Could every line below be transcribed exactly, with the pictures dropped?

[Stored data entries]
____________

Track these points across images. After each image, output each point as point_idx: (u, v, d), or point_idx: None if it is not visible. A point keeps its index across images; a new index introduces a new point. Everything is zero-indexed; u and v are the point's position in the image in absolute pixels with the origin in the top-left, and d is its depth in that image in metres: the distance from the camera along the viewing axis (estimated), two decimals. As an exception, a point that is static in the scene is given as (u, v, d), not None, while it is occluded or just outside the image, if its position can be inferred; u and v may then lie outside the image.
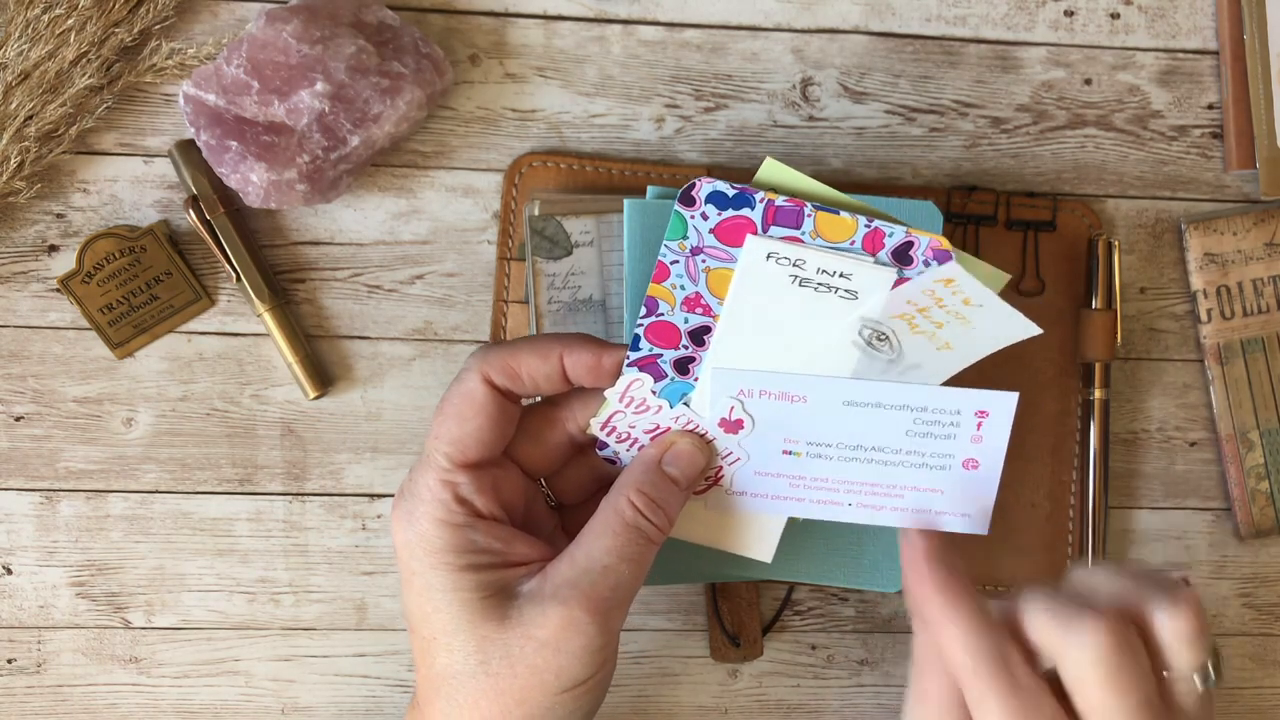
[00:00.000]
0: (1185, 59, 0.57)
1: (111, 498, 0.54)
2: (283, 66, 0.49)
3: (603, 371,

____________

• [EXERCISE RESPONSE]:
Track these points across images. After each image, output each point as point_idx: (u, v, d), or point_idx: None if it is not visible. A point keeps its index across images; a new index introduces a new point. Everything is zero-indexed; u and v are the point's position in the image in absolute pixels with the origin in the top-left, and d is its depth in that image in metres: the distance from the camera along the viewing axis (estimated), two decimals. As an exception, a point that is static in the scene is given as (u, v, d), not None, while it is occluded or just outside the image, if its position can be inferred; u and v may then lie outside the image.
[00:00.000]
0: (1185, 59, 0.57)
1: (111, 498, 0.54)
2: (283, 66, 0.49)
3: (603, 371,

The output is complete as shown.